Both of us suffered from incurable diseases that the Mayo docs treated in hopes of giving us as many extra years as possible. Jim's diagnosis was more severe than mine. I have multiple myeloma, a cancer that has suddenly started getting some press. Jim's non-cancerous disease was rare and more difficult to treat. His initial diagnosis was grim. But his prospects seemed to get better a year ago. I believe the docs were saying he might live another three to five years.
In the five and a half years I've had cancer I've met maybe a hundred cancer patients. I've never met one who was as fiercely determined to live as Jim. Nor have I met one who spent half as much time trying to cheer up other people fighting for their lives. If I got a bad report and mentioned it to Jim, he'd write back and talk about how we were going to surprise everybody by living a lot longer than they thought. And he meant it. And he helped.
I also never met a patient who suffered as much as Jim. He went through a very difficult stem cell transplant that didn't do what the docs had hoped. He lost considerable weight, he didn't have much energy, he wondered what the next step would be since the transplant hadn't worked out. I don't have a list of all the various set-backs and serious troubles he endured. But I do know I couldn't have handled them with the grace and fortitude he did.

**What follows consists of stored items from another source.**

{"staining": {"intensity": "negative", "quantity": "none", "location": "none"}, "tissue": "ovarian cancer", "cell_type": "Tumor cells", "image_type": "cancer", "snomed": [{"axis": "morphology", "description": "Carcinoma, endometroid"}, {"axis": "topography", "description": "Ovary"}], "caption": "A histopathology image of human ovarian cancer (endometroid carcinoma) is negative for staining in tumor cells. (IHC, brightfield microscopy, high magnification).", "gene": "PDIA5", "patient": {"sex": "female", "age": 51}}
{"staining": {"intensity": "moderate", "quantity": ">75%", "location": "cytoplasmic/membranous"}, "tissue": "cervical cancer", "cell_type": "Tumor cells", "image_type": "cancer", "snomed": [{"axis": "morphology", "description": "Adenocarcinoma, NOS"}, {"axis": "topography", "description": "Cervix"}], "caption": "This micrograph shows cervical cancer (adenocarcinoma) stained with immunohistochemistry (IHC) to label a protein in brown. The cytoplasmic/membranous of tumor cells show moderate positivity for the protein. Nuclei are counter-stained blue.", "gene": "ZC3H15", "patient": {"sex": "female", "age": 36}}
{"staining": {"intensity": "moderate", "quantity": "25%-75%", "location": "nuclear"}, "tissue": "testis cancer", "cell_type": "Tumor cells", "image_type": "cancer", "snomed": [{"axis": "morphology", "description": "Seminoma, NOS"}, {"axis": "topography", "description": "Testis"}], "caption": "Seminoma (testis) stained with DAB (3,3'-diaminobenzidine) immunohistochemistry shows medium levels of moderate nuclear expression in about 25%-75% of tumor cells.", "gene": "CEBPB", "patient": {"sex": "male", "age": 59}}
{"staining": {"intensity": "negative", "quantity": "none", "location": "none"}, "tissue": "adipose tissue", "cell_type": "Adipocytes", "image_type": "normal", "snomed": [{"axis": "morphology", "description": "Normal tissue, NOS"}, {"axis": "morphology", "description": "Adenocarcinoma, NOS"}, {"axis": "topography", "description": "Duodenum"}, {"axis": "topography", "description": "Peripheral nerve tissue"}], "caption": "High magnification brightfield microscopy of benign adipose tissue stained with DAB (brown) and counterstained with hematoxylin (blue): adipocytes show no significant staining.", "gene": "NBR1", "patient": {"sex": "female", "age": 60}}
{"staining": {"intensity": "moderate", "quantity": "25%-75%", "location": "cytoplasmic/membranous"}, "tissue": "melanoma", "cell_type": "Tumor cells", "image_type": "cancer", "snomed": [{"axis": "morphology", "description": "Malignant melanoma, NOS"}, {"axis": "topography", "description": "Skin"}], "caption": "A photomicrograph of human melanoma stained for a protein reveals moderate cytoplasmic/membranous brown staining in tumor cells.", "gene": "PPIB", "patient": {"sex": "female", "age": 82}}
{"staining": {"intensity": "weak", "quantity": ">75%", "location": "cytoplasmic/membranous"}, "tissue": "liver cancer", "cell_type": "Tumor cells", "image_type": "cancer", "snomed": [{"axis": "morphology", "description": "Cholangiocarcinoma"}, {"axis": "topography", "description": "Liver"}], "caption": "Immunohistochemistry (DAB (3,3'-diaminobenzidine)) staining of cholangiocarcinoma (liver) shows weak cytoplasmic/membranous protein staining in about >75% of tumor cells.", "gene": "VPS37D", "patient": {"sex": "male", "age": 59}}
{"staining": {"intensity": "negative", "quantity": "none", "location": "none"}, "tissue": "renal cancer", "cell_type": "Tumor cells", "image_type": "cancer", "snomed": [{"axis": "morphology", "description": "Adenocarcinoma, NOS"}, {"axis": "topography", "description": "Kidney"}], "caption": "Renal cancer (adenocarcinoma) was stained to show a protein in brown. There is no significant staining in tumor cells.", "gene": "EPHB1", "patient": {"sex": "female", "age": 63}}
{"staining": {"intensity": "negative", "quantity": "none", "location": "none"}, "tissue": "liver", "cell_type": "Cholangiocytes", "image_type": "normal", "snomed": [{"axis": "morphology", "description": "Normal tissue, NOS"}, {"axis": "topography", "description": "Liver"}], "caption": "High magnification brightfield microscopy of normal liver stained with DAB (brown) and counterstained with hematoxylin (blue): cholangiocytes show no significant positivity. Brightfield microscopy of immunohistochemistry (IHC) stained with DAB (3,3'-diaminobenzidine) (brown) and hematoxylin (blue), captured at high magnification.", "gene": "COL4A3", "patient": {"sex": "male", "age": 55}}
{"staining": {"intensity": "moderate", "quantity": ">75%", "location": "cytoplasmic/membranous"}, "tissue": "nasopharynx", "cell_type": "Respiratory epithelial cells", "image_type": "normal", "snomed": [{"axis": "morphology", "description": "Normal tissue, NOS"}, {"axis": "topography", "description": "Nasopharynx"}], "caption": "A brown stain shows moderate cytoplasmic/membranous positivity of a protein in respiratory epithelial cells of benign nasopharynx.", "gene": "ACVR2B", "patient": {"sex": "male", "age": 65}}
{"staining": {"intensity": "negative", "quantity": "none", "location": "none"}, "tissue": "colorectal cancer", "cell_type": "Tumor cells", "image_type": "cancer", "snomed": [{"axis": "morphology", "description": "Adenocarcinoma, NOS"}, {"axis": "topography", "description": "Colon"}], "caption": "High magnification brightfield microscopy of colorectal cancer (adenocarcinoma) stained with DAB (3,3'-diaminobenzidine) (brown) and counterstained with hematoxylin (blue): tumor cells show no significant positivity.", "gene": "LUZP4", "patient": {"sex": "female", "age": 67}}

In one of his last letters to me he spoke of his deep love for his wife Harriet McDougal; of his hopes for his son; of his plans to start writing again, even if it was only a little bit at a time. And he invited me down to go fishing with him. In one letter he'd described his boyhood, a hardscrabble life that taught him some things he would always remember and a few he'd just as soon forget. In his description of his fishing site I heard how much he loved the land and the culture he'd grown up in and the values he'd learned both as a boy and a man, particularly during his service in Viet Nam.
Heroic as some of his characters were, they weren't any more heroic than Jim himself.